La medida fue difundida por el Departamento de Estado de Estados Unidos a través del programa “Recompensas por la Justicia”, iniciativa que ofrece incentivos económicos a quienes proporcionen datos que faciliten la identificación o localización de dirigentes asociados a actividades consideradas terroristas por Washington.
Además de Jamenei —quien asumió el liderazgo tras la muerte de su padre, Alí Jamenei— la lista incluye a varios integrantes del círculo político y militar de Teherán. Entre ellos destacan el secretario del Consejo Supremo de Seguridad Nacional, Alí Lariyani; el ministro de Inteligencia, Esmail Jatib; y el ministro del Interior, Eskandar Momeni.
También figuran el asesor militar del líder supremo, el general Yahya Rahim Safavi, y el subjefe de Estado Mayor de la oficina del líder supremo, Alí Asghar Heyazi. Washington añadió igualmente a cuatro personas cuya identidad no fue revelada públicamente, entre ellas un comandante del Cuerpo de la Guardia Revolucionaria Islámica.
Según el comunicado oficial, estas figuras “dirigen y coordinan elementos del CGRI responsables de planificar y ejecutar acciones terroristas a nivel internacional”.

Presión en medio del conflicto
El anuncio ocurre en medio de la escalada de tensiones entre Washington, Teherán e Israel, en un contexto de enfrentamientos militares y crisis energética internacional.
El secretario de Defensa estadounidense, Pete Hegseth, afirmó en conferencia de prensa que el liderazgo iraní se encuentra “seriamente debilitado” tras recientes operaciones militares de Estados Unidos.
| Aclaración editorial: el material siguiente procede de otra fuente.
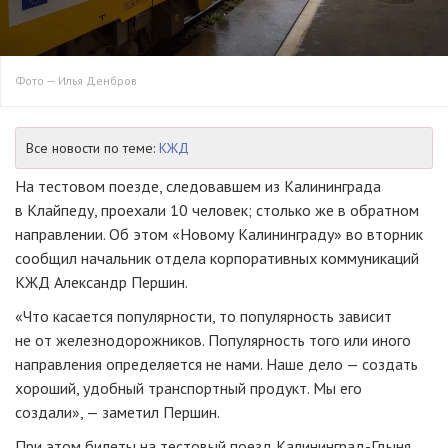
Фото — Илья Денбров
Все новости по теме:
КЖД
На тестовом поезде, следовавшем из Калининграда
в Клайпеду, проехали 10 человек; столько же в обратном
направлении. Об этом «Новому Калининграду» во вторник
сообщил начальник отдела корпоративных коммуникаций
КЖД Александр Першин.
«Что касается популярности, то популярность зависит
не от железнодорожников. Популярность того или иного
направления определяется не нами. Наше дело — создать
хороший, удобный транспортный продукт. Мы его
создали», — заметил Першин.
При этом билеты на тестовый поезд
Калининград-Гдыня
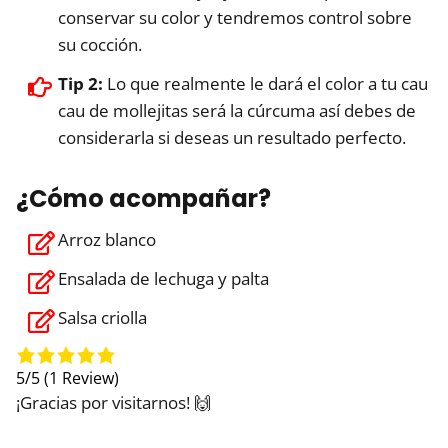
conservar su color y tendremos control sobre
su cocción.
Tip 2:
Lo que realmente le dará el color a tu cau
cau de mollejitas será la cúrcuma así debes de
considerarla si deseas un resultado perfecto.
¿Cómo acompañar?
Arroz blanco
Ensalada de lechuga y palta
Salsa criolla
5/5
(1 Review)
¡Gracias por visitarnos! 🙌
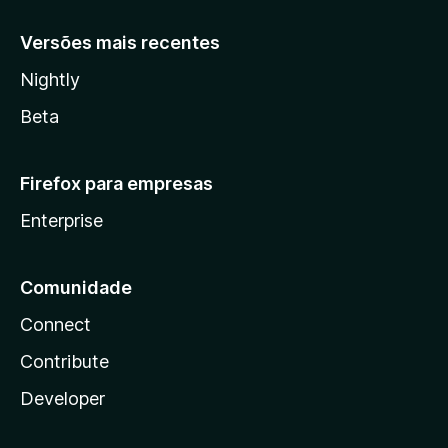
Versões mais recentes
Nightly
Beta
Firefox para empresas
Enterprise
Comunidade
Connect
Contribute
Developer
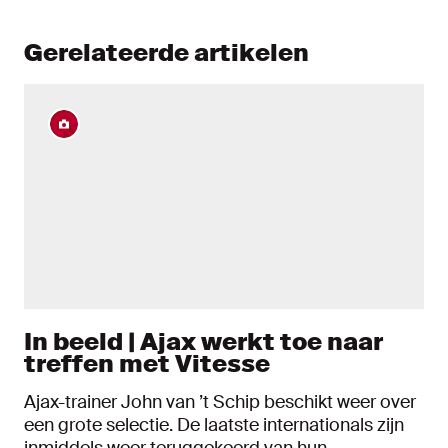
Gerelateerde artikelen
In beeld | Ajax werkt toe naar
treffen met Vitesse
Ajax-trainer John van ’t Schip beschikt weer over
een grote selectie. De laatste internationals zijn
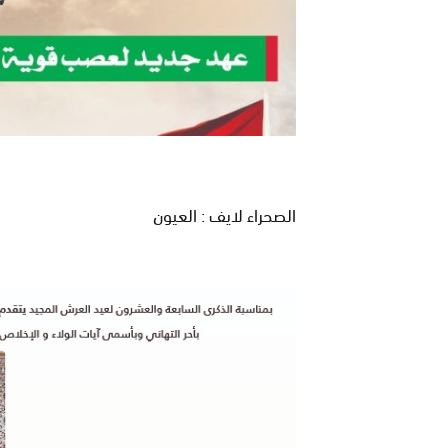
الصحراء لايف : العيون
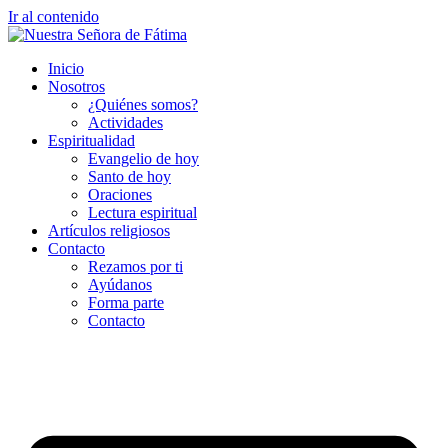
Ir al contenido
Inicio
Nosotros
¿Quiénes somos?
Actividades
Espiritualidad
Evangelio de hoy
Santo de hoy
Oraciones
Lectura espiritual
Artículos religiosos
Contacto
Rezamos por ti
Ayúdanos
Forma parte
Contacto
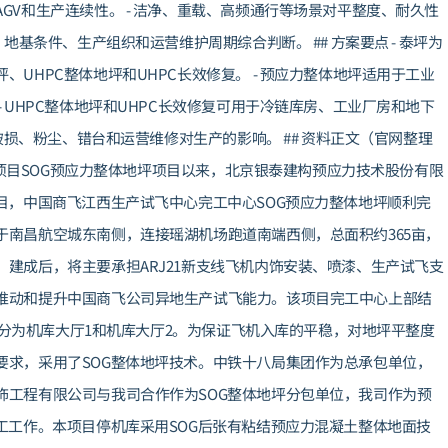
GV和生产连续性。 - 洁净、重载、高频通行等场景对平整度、耐久性
地基条件、生产组织和运营维护周期综合判断。 ## 方案要点 - 泰坪为
UHPC整体地坪和UHPC长效修复。 - 预应力整体地坪适用于工业
 UHPC整体地坪和UHPC长效修复可用于冷链库房、工业厂房和地下
破损、粉尘、错台和运营维修对生产的影响。 ## 资料正文（官网整理
技改项目SOG预应力整体地坪项目以来，北京银泰建构预应力技术股份有限
目，中国商飞江西生产试飞中心完工中心SOG预应力整体地坪顺利完
南昌航空城东南侧，连接瑶湖机场跑道南端西侧，总面积约365亩，
建成后，将主要承担ARJ21新支线飞机内饰安装、喷漆、生产试飞支
推动和提升中国商飞公司异地生产试飞能力。该项目完工中心上部结
米，分为机库大厅1和机库大厅2。为保证飞机入库的平稳，对地坪平整度
要求，采用了SOG整体地坪技术。中铁十八局集团作为总承包单位，
饰工程有限公司与我司合作作为SOG整体地坪分包单位，我司作为预
工工作。本项目停机库采用SOG后张有粘结预应力混凝土整体地面技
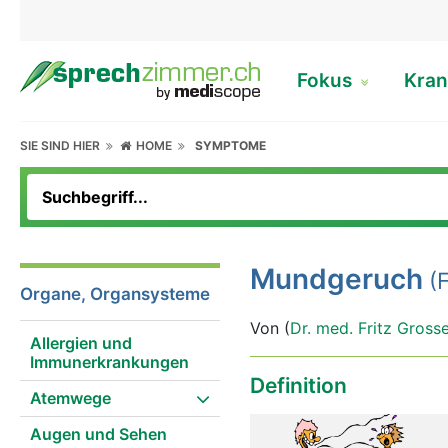
Fokus
Kran
SIE SIND HIER
HOME
SYMPTOME
Mundgeruch
(F
Organe, Organsysteme
Von (
Dr. med. Fritz Gross
Allergien und
Immunerkrankungen
Definition
Atemwege
Augen und Sehen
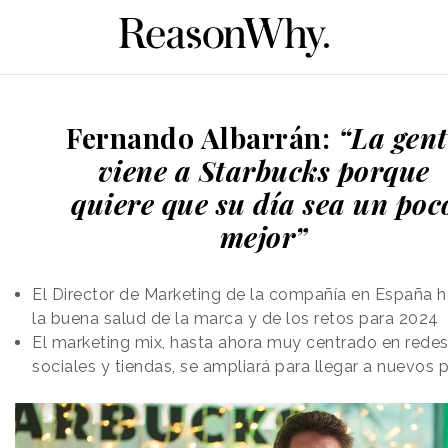
Fernando Albarrán:
“La gent
viene a Starbucks porque
quiere que su día sea un poc
mejor”
El Director de Marketing de la compañía en España h
la buena salud de la marca y de los retos para 2024
El marketing mix, hasta ahora muy centrado en rede
sociales y tiendas, se ampliará para llegar a nuevos 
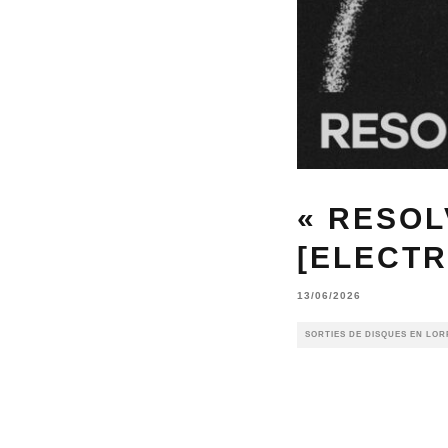
« RESOL
[ELECTR
13/06/2026
SORTIES DE DISQUES EN LOR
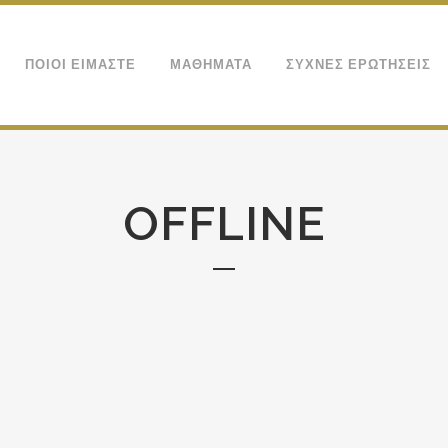
ΠΟΙΟΙ ΕΙΜΑΣΤΕ
ΜΑΘΗΜΑΤΑ
ΣΥΧΝΕΣ ΕΡΩΤΗΣΕΙΣ
OFFLINE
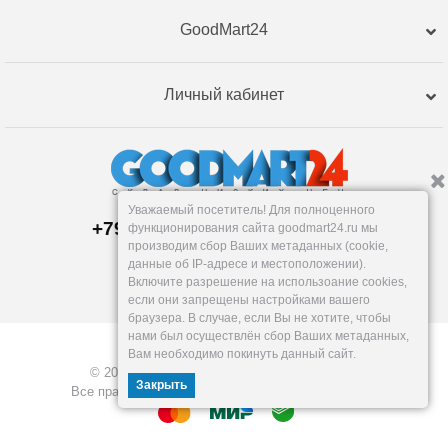
GoodMart24
Личный кабинет
Уважаемый посетитель! Для полноценного
+79120359762, +79120359761
функционирования сайта goodmart24.ru мы
Пункт выдачи:
производим сбор Ваших метаданных (cookie,
Пермь
,
Бригадирская, 16
данные об IP-адресе и местоположении).
Пн-Пт: 9-18:30, Сб: 10-16, Вс: вых.
Включите разрешение на использоание cookies,
info@goodmart24.ru
если они запрещены настройками вашего
браузера. В случае, если Вы не хотите, чтобы
нами был осуществлён сбор Ваших метаданных,
Вам необходимо покинуть данный сайт.
© 2026, GoodMart24.ru — Склад низких цен.
Закрыть
Все права защищены. Разработка —
VOID MEDIA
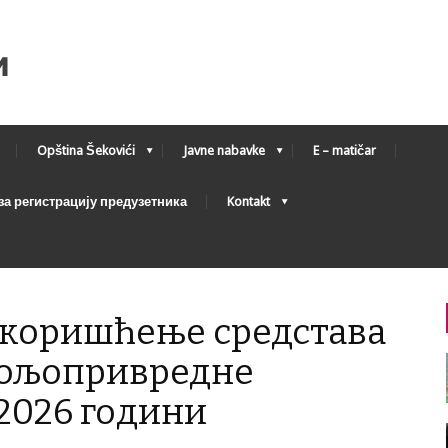
Opština Šekovići
Javne nabavke
E – matičar
а регистрацију предузетника
Kontakt
а коришћење средстава
пољопривредне
2026 години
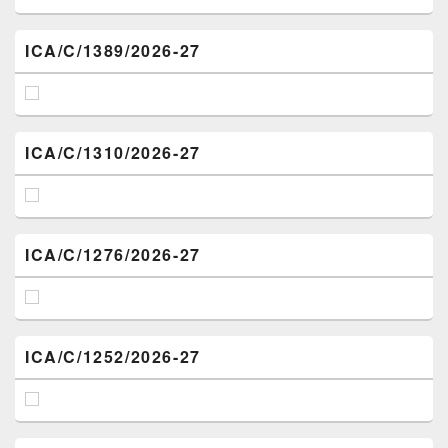
ICA/C/1389/2026-27
ICA/C/1310/2026-27
ICA/C/1276/2026-27
ICA/C/1252/2026-27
De acuerdo con el funcionario, Mojtaba Jamenei habría resultado herido durante uno de los ataques y actualmente se encontraría oculto.
“Los dirigentes iraníes están desesperados y escondidos”, sostuvo Hegseth, quien también cuestionó la autenticidad del último mensaje atribuido al líder iraní por haberse difundido únicamente en formato escrito.
En paralelo, el funcionario estadounidense se refirió a la situación en el estratégico Estrecho de Ormuz, una de las rutas marítimas más importantes para el comercio energético global.
Hegseth aseguró que Washington no permitirá que el tránsito marítimo en la zona se vea interrumpido, en momentos en que la guerra ha provocado un incremento en los precios internacionales del petróleo.
“Estados Unidos tiene un plan para garantizar que el flujo comercial continúe”, afirmó el secretario de Defensa, quien advirtió que su país podría destruir las capacidades militares de Irán si la tensión continúa escalando.

El papel de la Guardia Revolucionaria
El programa de recompensas también se enfoca en el liderazgo del Cuerpo de la Guardia Revolucionaria Islámica (CGRI), institución clave del aparato de seguridad iraní creada tras la revolución de 1979.
Washington acusa a esta organización de financiar, entrenar y coordinar a grupos armados en distintos países, así como de participar en ataques contra intereses estadounidenses. Por esa razón, en 2019 el gobierno estadounidense la designó formalmente como organización terrorista extranjera.
Con la nueva recompensa, la Casa Blanca busca obtener información que permita debilitar la cadena de mando del régimen iraní en medio del actual conflicto regional.